START Data excerpts
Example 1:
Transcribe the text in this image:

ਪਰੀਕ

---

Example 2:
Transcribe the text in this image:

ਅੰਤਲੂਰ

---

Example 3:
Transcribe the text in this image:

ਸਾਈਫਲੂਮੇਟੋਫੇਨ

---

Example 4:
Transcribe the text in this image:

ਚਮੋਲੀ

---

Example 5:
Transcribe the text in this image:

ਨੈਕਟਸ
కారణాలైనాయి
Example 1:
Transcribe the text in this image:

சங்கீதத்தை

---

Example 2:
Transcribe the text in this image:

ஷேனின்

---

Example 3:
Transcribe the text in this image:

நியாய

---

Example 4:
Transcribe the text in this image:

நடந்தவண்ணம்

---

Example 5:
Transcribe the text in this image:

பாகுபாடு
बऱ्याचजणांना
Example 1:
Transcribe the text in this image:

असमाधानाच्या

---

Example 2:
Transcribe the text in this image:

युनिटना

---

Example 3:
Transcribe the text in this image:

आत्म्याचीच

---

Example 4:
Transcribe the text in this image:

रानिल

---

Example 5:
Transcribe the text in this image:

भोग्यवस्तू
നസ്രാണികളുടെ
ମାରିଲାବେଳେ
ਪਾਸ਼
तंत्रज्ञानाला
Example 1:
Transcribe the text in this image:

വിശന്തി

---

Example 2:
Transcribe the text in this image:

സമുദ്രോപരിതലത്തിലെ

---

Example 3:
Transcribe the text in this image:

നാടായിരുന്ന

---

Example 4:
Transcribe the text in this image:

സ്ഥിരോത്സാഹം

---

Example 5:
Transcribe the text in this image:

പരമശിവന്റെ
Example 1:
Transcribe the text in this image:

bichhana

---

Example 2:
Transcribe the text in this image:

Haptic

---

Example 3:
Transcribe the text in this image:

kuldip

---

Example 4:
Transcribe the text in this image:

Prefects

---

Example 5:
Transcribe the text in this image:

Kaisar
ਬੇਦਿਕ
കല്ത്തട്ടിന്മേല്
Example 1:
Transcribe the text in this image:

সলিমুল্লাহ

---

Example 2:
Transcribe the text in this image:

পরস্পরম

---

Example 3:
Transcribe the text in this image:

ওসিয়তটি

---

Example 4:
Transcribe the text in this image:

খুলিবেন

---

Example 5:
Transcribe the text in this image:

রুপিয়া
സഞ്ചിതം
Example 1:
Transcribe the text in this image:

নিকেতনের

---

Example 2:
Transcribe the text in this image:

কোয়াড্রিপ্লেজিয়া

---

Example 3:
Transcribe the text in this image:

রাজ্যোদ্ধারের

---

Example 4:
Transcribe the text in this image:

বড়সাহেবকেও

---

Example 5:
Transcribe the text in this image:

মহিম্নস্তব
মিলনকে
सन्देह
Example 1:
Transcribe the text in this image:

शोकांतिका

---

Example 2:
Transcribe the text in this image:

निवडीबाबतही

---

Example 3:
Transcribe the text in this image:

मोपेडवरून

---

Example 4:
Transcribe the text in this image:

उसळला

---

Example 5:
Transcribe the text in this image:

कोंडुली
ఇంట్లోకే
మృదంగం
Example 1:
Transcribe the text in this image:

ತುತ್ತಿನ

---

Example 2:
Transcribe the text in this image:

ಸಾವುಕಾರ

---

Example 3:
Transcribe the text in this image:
END Data excerpts
▶ _Exercise description_
Copy out the records once more, with nothing altered.

▶ _Task output_
Example 1:
Transcribe the text in this image:

ਪਰੀਕ

---

Example 2:
Transcribe the text in this image:

ਅੰਤਲੂਰ

---

Example 3:
Transcribe the text in this image:

ਸਾਈਫਲੂਮੇਟੋਫੇਨ

---

Example 4:
Transcribe the text in this image:

ਚਮੋਲੀ

---

Example 5:
Transcribe the text in this image:

ਨੈਕਟਸ
కారణాలైనాయి
Example 1:
Transcribe the text in this image:

சங்கீதத்தை

---

Example 2:
Transcribe the text in this image:

ஷேனின்

---

Example 3:
Transcribe the text in this image:

நியாய

---

Example 4:
Transcribe the text in this image:

நடந்தவண்ணம்

---

Example 5:
Transcribe the text in this image:

பாகுபாடு
बऱ्याचजणांना
Example 1:
Transcribe the text in this image:

असमाधानाच्या

---

Example 2:
Transcribe the text in this image:

युनिटना

---

Example 3:
Transcribe the text in this image:

आत्म्याचीच

---

Example 4:
Transcribe the text in this image:

रानिल

---

Example 5:
Transcribe the text in this image:

भोग्यवस्तू
നസ്രാണികളുടെ
ମାରିଲାବେଳେ
ਪਾਸ਼
तंत्रज्ञानाला
Example 1:
Transcribe the text in this image:

വിശന്തി

---

Example 2:
Transcribe the text in this image:

സമുദ്രോപരിതലത്തിലെ

---

Example 3:
Transcribe the text in this image:

നാടായിരുന്ന

---

Example 4:
Transcribe the text in this image:

സ്ഥിരോത്സാഹം

---

Example 5:
Transcribe the text in this image:

പരമശിവന്റെ
Example 1:
Transcribe the text in this image:

bichhana

---

Example 2:
Transcribe the text in this image:

Haptic

---

Example 3:
Transcribe the text in this image:

kuldip

---

Example 4:
Transcribe the text in this image:

Prefects

---

Example 5:
Transcribe the text in this image:

Kaisar
ਬੇਦਿਕ
കല്ത്തട്ടിന്മേല്
Example 1:
Transcribe the text in this image:

সলিমুল্লাহ

---

Example 2:
Transcribe the text in this image:

পরস্পরম

---

Example 3:
Transcribe the text in this image:

ওসিয়তটি

---

Example 4:
Transcribe the text in this image:

খুলিবেন

---

Example 5:
Transcribe the text in this image:

রুপিয়া
സഞ്ചിതം
Example 1:
Transcribe the text in this image:

নিকেতনের

---

Example 2:
Transcribe the text in this image:

কোয়াড্রিপ্লেজিয়া

---

Example 3:
Transcribe the text in this image:

রাজ্যোদ্ধারের

---

Example 4:
Transcribe the text in this image:

বড়সাহেবকেও

---

Example 5:
Transcribe the text in this image:

মহিম্নস্তব
মিলনকে
सन्देह
Example 1:
Transcribe the text in this image:

शोकांतिका

---

Example 2:
Transcribe the text in this image:

निवडीबाबतही

---

Example 3:
Transcribe the text in this image:

मोपेडवरून

---

Example 4:
Transcribe the text in this image:

उसळला

---

Example 5:
Transcribe the text in this image:

कोंडुली
ఇంట్లోకే
మృదంగం
Example 1:
Transcribe the text in this image:

ತುತ್ತಿನ

---

Example 2:
Transcribe the text in this image:

ಸಾವುಕಾರ

---

Example 3:
Transcribe the text in this image:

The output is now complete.